Specialist Hα telescopes – to observe the Sun and prominences above the solar limb – have built-in narrow-band filters to allow through all light at the Hα hydrogen emission wavelength, while cutting out all other colours and thereby reducing the brightness of the Sun for safe observation.

To observe the Sun in white light, the user will often deploy a filter in front of the telescope. Baader foil filter material can be purchased cheaply in A4 or 1 m2 sheets and turned into homemade filters. Glass filters for particular apertures or tube diameters can also be purchased, but these are expensive and often optically inferior to the foil (Zamboni 2009).

Image acquisition

We have to interact with the camera in order to make detector settings like gain and length of exposure, choose what processing to perform in the camera and to trigger the exposure and storage of the data. A CCD camera will be controlled from a separate computer, which has a more or less camera-specific application installed to exercise this kind of control; data will be transferred immediately (if slowly) to the computer. For immediate processing, the preference is very often to do as little as possible and store raw data in FITS format (FITS Working Group 2008).

A dSLR or compact camera may also be controllable from a computer in a similar fashion, using the camera manufacturer's application or a more generic one from a third party. An example is gPhoto2 (Waugh et al. 2015), which supports many consumer cameras, though often only to take and download images with settings made beforehand manually on-camera. It is perhaps more likely that you use the camera's own interface (including regular wheels, knobs and buttons) to choose ISO, exposure, white balance, data format etc. Storage will then be on a memory card and there is no separate computer anywhere near the telescope. Later the data are transferred to a computer and dealt with further. Depending on the camera and operating system, data transfer may be over a USB cable or by inserting the memory card in the computer. Again, the preference will probably be to avoid immediate processing and avoid JPEG in favour of raw data. The raw data will be in a proprietary format, and an application from the camera manufacturer or a utility like dcraw (Coffin 2016) is needed to convert to something more suitable (TIFF, PPM etc.), PPM is a somewhat wasteful graphics format, but it has a very simple structure and the Netpbm software has conversion utilities from and to very many other formats, including JPEG and FITS Poskanzer 1988).

VLC media player
VLC media player displaying a live stream from a Philips ToUcam Pro webcam, with the dialogue for detailed camera control on the right.

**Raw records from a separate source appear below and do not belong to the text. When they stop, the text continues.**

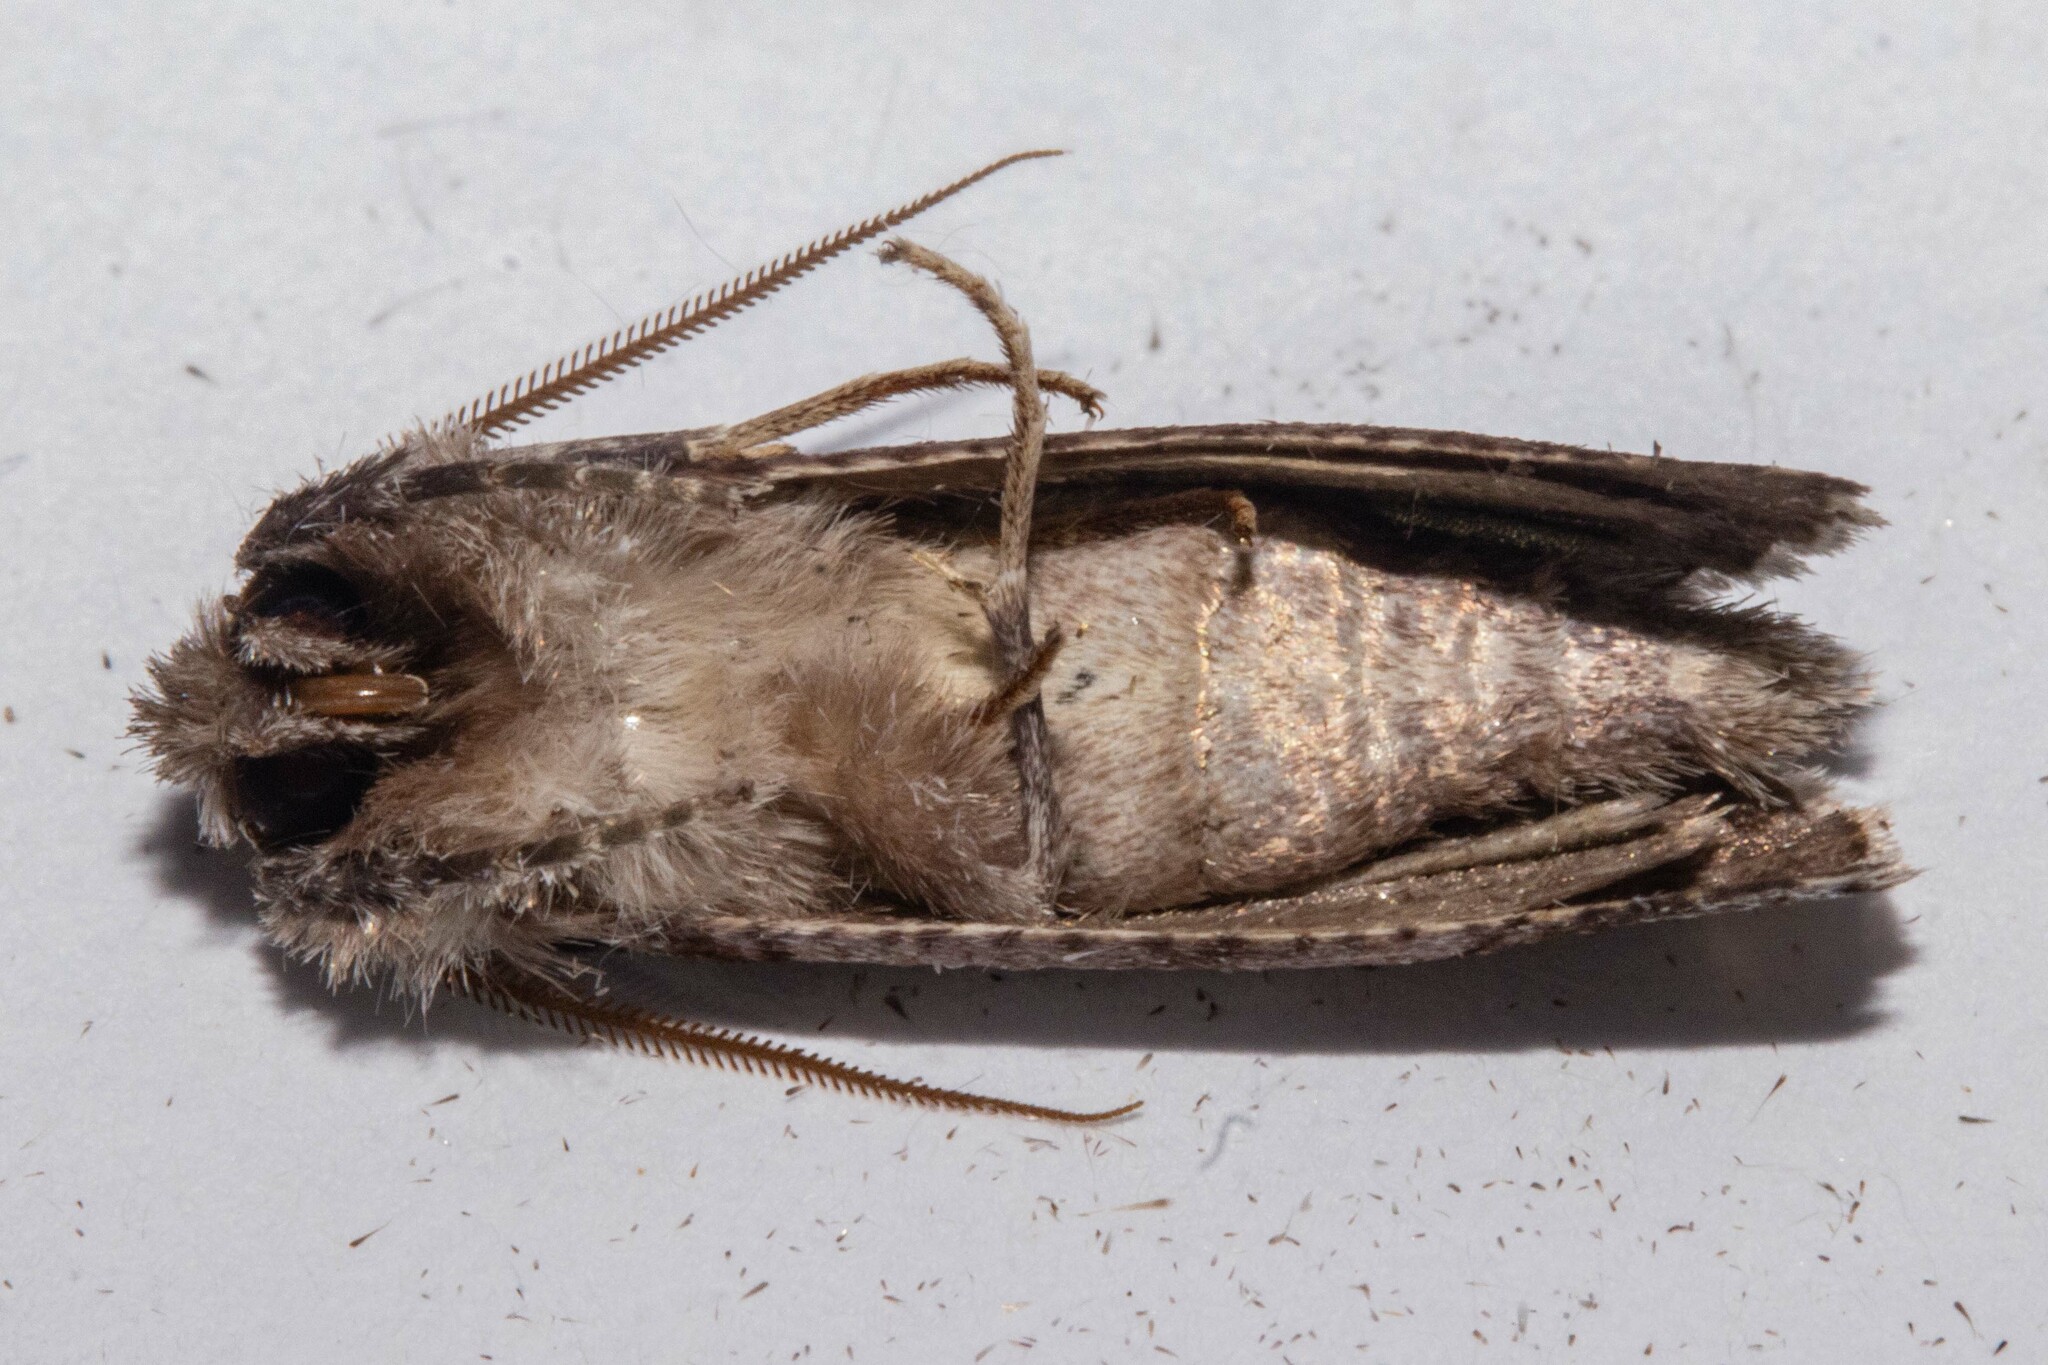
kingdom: Animalia
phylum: Arthropoda
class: Insecta
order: Lepidoptera
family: Geometridae
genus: Declana
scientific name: Declana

At first glance, a webcam seems similar to a CCD camera in that it requires a computer to control the camera settings and to record the data. However, a webcam is a cheap product for the mass market, and it aims to provide live video, not high-quality data for archival or even later processing. Our goal is to take a large number of short-exposure frames that are each well exposed but otherwise not of high quality. The quality will stem from stacking many frames, removing drift and wind buffeting, and from processing to improve contrast and to emphasise small-scale features. Most likely, we will capture the frames as a short video clip, probably in AVI format. The webcam may include an application to do this, or we might use the VLC media player (VideoLAN 2017). VLC can display the live video stream from the webcam and record it to AVI as you watch. If the stacking software does not support AVI input, the video clip can be converted to PPM frames with MPlayer by "displaying" the clip into a file output driver (MPlayer Team 2016):

  mplayer -nosound -vo pnm file.avi

The result are a large number of PPM files in the working directory, each with one movie frame. These can be converted to FITS if that is helpful.